LONDON - Anne Darwin, wife of the canoeist who "returned from the dead" five years after going missing, appeared in court on Tuesday charged with two counts of deception.

She was remanded in custody until December 14 at Hartlepool Magistrates Court, Cleveland police said.

Darwin, 55, was charged with dishonestly obtaining 25,000 pounds by money transfer and dishonestly obtaining 137,000 pounds by money transfer.

Her husband John Darwin, 57, had appeared at the same court on Monday, charged with obtaining money by deception and making a false declaration to get a passport.

He walked into a London police station last week claiming amnesia after apparently drowning at sea in a canoeing accident five years ago, sparking days of international media coverage.

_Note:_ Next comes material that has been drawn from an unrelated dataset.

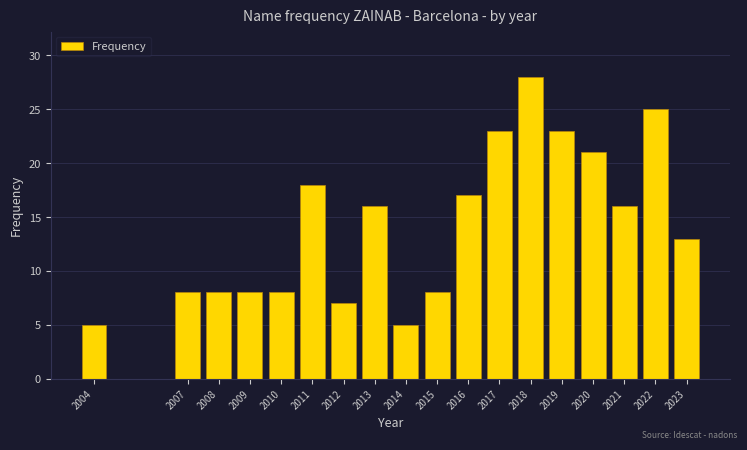

Reading right to left, what are all the values shown in this chart?

2023=13	2022=25	2021=16	2020=21	2019=23	2018=28	2017=23	2016=17	2015=8	2014=5	2013=16	2012=7	2011=18	2010=8	2009=8	2008=8	2007=8	2004=5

Anne Darwin's solicitor Nicola Finnerty said her client was cooperating with police but was very tired and tearful and was concerned about her family.

"She wants to say to her family that she's very sorry for any upset and distress that she may have caused," Finnerty told reporters. "If her sons want to get in contact with her she really wants to see them."

The couple's sons said last week they wanted no further contact with their parents after their mother told newspapers a photo of her and her husband taken together in Panama last year was genuine.

Detective Superintendent Tony Hutchinson has said the Darwins' sons were not suspects in the case.

Police on Monday issued a photo of Darwin with a straggly beard and appealed for information from anyone who might have known him under the name John Jones.

Officers arrested his wife on Sunday following her return from Panama, where she had recently moved.

Anne Darwin had reported her husband missing in 2002 when he failed to return home after canoeing in the North Sea near their home in Hartlepool.

A few weeks later the shattered remains of his red kayak were discovered. A coroner declared Darwin dead in 2003 after a police inquiry.